Kidney Stone Detection using Deep Learning Model
Neha Panchal, Meenaxi M Raikar, Vishwanath P. Baligar
Abstract
The identification of kidney stones, a common medical condition, has prominently improved with the application of deep learning and medical imaging technologies. The proposed system utilizes the You Only Look Once (YOLOv8) algorithm to increase the accuracy and effectiveness of kidney stone detection in images obtained from Computed Tomography (CT) scans. Traditional investigative methods, although effective, can be time-intensive and susceptible to human error.
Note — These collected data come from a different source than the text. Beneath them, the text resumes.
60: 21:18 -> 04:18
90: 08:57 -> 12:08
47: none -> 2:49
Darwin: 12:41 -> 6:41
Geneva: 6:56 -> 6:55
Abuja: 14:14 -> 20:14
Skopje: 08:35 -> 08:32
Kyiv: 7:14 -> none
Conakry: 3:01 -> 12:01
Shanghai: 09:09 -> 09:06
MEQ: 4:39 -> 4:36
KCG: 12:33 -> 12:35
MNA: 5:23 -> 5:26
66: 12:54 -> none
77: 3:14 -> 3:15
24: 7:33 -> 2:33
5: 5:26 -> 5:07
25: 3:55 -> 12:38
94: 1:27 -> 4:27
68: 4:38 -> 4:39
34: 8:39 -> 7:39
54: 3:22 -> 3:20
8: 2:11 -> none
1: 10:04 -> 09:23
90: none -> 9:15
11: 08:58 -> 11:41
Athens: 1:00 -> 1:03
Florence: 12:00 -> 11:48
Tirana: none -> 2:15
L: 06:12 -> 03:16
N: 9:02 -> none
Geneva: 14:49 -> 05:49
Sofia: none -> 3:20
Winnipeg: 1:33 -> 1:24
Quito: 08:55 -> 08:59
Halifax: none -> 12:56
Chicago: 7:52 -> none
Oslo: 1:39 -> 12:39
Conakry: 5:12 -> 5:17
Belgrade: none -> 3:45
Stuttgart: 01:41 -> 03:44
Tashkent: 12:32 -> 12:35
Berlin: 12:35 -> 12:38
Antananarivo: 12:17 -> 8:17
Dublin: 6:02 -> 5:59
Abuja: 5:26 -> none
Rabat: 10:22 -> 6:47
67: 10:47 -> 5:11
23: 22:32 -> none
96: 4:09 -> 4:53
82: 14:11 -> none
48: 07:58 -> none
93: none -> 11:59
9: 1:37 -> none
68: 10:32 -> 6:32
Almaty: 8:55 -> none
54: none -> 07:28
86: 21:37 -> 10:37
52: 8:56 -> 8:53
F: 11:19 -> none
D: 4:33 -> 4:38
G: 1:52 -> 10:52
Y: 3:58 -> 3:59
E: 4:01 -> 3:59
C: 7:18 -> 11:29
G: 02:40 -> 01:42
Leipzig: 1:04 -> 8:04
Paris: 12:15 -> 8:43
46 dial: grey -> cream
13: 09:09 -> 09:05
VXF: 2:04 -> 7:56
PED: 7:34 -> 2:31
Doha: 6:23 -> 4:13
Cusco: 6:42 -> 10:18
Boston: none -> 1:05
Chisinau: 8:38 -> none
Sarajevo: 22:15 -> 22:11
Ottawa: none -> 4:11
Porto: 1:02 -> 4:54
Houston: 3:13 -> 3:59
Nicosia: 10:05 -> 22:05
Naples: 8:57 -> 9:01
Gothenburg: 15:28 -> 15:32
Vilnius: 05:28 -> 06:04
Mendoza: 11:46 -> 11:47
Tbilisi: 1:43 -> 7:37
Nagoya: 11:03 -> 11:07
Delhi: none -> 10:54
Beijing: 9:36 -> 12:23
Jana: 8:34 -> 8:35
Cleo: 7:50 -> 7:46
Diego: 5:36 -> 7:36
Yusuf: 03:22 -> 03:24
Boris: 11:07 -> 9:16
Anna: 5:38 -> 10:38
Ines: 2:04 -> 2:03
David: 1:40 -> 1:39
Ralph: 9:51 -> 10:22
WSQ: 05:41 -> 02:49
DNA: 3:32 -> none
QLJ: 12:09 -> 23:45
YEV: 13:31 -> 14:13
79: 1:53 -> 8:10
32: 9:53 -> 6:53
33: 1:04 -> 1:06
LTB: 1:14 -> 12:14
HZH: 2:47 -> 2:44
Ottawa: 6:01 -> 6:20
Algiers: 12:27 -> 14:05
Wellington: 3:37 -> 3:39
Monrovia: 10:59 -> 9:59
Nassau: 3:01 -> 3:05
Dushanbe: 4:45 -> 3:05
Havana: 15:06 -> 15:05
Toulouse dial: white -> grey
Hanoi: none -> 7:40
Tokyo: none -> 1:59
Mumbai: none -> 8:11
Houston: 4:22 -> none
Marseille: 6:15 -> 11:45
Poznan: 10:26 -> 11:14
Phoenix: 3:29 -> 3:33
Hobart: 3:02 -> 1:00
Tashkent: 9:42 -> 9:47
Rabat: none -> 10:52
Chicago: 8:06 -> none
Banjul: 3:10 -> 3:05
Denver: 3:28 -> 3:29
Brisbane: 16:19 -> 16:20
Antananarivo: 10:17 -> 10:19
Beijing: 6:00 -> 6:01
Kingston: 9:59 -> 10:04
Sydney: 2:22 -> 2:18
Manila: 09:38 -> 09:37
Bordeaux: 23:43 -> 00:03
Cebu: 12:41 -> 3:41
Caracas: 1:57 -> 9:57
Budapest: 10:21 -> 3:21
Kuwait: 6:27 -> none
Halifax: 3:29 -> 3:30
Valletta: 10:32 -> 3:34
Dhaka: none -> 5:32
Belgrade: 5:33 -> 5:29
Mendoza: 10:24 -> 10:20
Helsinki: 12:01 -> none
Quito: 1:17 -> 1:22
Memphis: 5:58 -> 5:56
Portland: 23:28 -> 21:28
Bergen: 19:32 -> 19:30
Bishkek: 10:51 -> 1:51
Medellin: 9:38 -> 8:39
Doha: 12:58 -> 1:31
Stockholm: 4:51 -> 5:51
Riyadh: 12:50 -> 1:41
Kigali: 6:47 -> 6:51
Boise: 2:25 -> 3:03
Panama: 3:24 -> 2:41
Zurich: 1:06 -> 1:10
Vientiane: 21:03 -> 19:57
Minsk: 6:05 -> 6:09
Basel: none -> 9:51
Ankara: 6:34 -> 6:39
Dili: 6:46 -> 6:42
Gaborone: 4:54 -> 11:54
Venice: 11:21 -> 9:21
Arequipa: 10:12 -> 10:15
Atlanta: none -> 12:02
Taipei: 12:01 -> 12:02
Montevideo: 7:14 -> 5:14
By leveraging the YOLOv8 model, healthcare professionals can analyze images more swiftly and accurately, identiflying the presence and location of kidney stones with minimal oversight. The proposed system is trained on a dataset of 3405 images, incorporating data augmentation techniques such as Blur, MedianBlur, ToGray, and CLAHE to simulate real-world scenarios. The YOLOv8 architecture, known for its speed and precision, is optimized with a training process that achieved a trained mAP50 accuracy of 76.1% and a precision of 82.3%. These results emphasize the potential of advanced AI algorithms to transform medical diagnostics, enabling more accurate, efficient, and automated detection systems. This study highlights the capability of YOLOv8 to reduce diagnostic burdens on radiologists and improve patient outcomes through enhanced detection accuracy and efficiency.